Un 2041 che quindi anticipa le previsioni del 2050, autentico punto di non ritorno per le sorti del pianeta, anno in cui è presumibile vedremo la presenza di milioni e milioni di cosiddetti “migranti climatici”: “Thomas rideva, rideva per come noi esseri umani fossimo stati bravi a metterci nei guai. Era stata la produzione di energia elettrica con centrali a carbone a innalzare il livello di riscaldamento globale e a incrementare la mancanza di acqua, e adesso per produrre acqua dolce avevano bisogno di ancora più energia elettrica” (pp.280). Eppure pochi decenni prima coloro che contestavano “l’estremismo ecologista” di Signe e di suo padre avevano usato ben altre parole: “Gli operai perdono migliaia di corone ogni giorno in cui le macchine rimangono inutilizzate, questo ha suscitato malumore e rabbia. Sono persone normali, hanno investito i loro soldi, hanno puntato su questa costruzione. E stanno aspettando. E per ogni giorno che passa il loro malumore cresce sempre di più” (pp.292). Viste queste premesse l’epilogo del romanzo potrà risultare meno tragico del previsto, proprio grazie ad una scorta del prezioso liquido ed alla speranza di un ritorno (temporaneo?) delle piogge; ma il senso di malinconia la fa comunque da padrone; e così l’idea di una vita che poteva essere e che probabilmente non ci sarà mai più. Non una “storia dell’acqua” propriamente detta – impossibile raccontarla in un romanzo – ma due storie del tutto plausibili di una realtà che in gran parte ancora ci sfugge; una goccia nel mare – proprio da dire – rispetto un dramma che è già globale.

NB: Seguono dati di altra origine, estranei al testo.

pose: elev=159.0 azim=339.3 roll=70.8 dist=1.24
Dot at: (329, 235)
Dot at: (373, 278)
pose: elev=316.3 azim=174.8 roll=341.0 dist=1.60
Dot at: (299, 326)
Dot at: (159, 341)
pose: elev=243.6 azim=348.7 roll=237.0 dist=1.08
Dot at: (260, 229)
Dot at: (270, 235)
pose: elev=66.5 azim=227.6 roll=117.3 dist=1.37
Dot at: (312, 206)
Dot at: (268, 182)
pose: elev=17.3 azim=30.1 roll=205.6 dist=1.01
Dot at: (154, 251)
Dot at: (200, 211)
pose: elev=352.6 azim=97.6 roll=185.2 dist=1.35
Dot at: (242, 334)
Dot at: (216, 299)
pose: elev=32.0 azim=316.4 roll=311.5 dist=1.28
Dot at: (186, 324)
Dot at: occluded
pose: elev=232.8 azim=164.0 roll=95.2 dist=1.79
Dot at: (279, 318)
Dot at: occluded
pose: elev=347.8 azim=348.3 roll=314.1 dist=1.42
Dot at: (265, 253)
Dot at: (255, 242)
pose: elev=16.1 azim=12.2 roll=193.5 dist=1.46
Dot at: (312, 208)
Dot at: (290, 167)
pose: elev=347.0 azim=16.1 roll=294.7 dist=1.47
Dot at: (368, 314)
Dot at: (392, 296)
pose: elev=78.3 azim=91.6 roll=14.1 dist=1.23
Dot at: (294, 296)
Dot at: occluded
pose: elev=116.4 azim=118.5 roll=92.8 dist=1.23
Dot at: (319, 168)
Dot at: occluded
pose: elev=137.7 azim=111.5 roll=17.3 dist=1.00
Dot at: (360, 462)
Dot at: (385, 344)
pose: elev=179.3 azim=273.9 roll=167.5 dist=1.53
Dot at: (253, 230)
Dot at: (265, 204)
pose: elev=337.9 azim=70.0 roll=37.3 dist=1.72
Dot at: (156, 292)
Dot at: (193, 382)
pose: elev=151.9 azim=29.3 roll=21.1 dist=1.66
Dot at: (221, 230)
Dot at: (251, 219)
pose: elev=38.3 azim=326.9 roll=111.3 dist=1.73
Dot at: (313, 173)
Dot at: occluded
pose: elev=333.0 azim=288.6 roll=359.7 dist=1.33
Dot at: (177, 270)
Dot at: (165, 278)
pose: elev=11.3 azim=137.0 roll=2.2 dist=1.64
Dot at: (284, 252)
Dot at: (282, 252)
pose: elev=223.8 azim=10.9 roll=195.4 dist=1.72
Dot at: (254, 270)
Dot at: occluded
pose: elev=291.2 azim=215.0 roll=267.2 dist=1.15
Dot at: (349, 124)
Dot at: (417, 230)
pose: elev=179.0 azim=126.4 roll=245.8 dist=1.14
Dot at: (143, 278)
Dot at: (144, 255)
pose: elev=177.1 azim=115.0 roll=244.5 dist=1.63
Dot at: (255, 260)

Sicuramente il valore letterario dell’opera di Maja Lunde – i dialoghi e i flash back sono in ogni caso ben costruiti – passa in secondo piano di fronte l’urgenza e l’importanza del cosiddetto “messaggio” ecologista: i ricordi di Signe, i suoi pensieri, le vicissitudini di David e dei suoi compagni potranno anche apparire didascalici, ma alla fin fine raggiungono l’obiettivo di mostrare le profonde contraddizioni dell’agire umano. Da un lato le esigenze del quotidiano, del lavoro a prescindere da ogni altra considerazione, coloro che rinnegano i propri ideali in nome della concretezza del presente (il personaggio di Sønstebø), la miope responsabilità di chi difende uno sviluppo economico immediato; dall’altro l’apparente estremismo di chi guarda alle generazioni future e non vuole scendere a compromessi.
Edizione esaminata e brevi note
Maja Lunde, norvegese, classe 1975, scrittrice e sceneggiatrice per la tv, dopo numerosi libri per ragazzi si è affermata a livello internazionale con il suo primo romanzo per adulti, “La storia delle api” (Marsilio, 2017).
Maja Lunde, “La storia dell’acqua”, Marsilio (collana “Romanzi e racconti”), Venezia 2018, pp. 346. Traduzione di Giovanna Paterniti.